Andrés Exfrau geht es ähnlich und stillschweigend löst man wenigstens ein kleines Problem damit, daß bei jedem Wachstumsschub, den Andrés Sohn Andreas macht, André ein paar neue Kleidungsstücke für Andreas bezahlt, während Dennis dafür die zu klein gewordenen Kleidungsstücke erhält. Es schmerzt Corinna schon ein wenig, daß Dennis so nie zu neuen Kleidungsstücken kommt, zu solchen, die er vielleicht auch selbst gern mal hätte. Dennis läßt sich allerdings nichts anmerken, zumindest die ersten Jahre nicht. Er ist es ja auch nichts anderes gewohnt. In Deutschland hatte er die Hosen, Pullover und Jacken der Kinder seiner Halbschwester bekommen. Diese hatte einen unersättlichen Kaufrausch, und jedesmal, wenn die Kinderschränke wieder aus den Nähten platzten, stellte sie große Wäschepakete für Dennis zusammen, die einerseits von ausgezeichneter Qualität waren, darauf achtete sie stets, und andererseits nicht abgetragen waren. Corinna sah also keinen Grund, schon damals nicht, zusätzlich noch neue Kleidung zu kaufen. Und Dennis war noch jung und legte noch keinen Wert auf ausgesuchte Kleidung eines speziellen Labels.

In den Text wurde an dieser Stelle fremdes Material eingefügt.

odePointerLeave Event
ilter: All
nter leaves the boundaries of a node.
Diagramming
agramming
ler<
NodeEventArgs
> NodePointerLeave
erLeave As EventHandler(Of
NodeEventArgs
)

Viel später aber, irgendwann, schwärmt er dann doch mal von einer schwarzen Lederjacke mit Popnieten und von schwarzen Lederstiefeln mit einer ziselierten silbernen Platte vor dem Schienbein, solchen Stiefeln, die Michael Jackson bei seinen Bühnenauftritten trägt. „Unmöglich“, und „niemals“, meint André, der im Grunde doch sehr konservativ ist. Corinna aber erkennt, daß Dennis hier erstmals einen sehnlichen Wunsch äußert, und egal, was sie selbst über seinen Wunsch denkt, und egal, ob André diese Kleidung als unpassend ansieht, so wird sie ihrem Sohn diesen Wunsch erfüllen. Er hat bisher schon auf so vieles verzichten müssen, ohne ein Wort des Klagens oder Herummeckerns. Andere Kinder, davon ist sie fest überzeugt und sieht es auch an Andrés Kindern sehr deutlich, hätten ihren Eltern längst die Hölle heiß gemacht. Und so fährt sie eines Tages mit Dennis in die Innenstadt und ersteht beides, Lederjacke und Stiefel, für nicht wenig Geld. Dennis strahlt und ist überglücklich. André ist überhaupt 'not amused' und seine Kinder bemerken hinter vorgehaltener Hand und sehr abfällig, daß Dennis wirklich so 'ganz anders' sei als sie. Corinna aber steht voll hinter ihm. Sie findet, ein Kind, Jugendlicher, muß die einzelnen Phasen der Pubertät ausleben dürfen, um sie unbeschadet hinter sich zu bringen, auch wenn die Eltern nicht immer mit allem einverstanden sind, was das Herz eines Jugendlichen erfreut.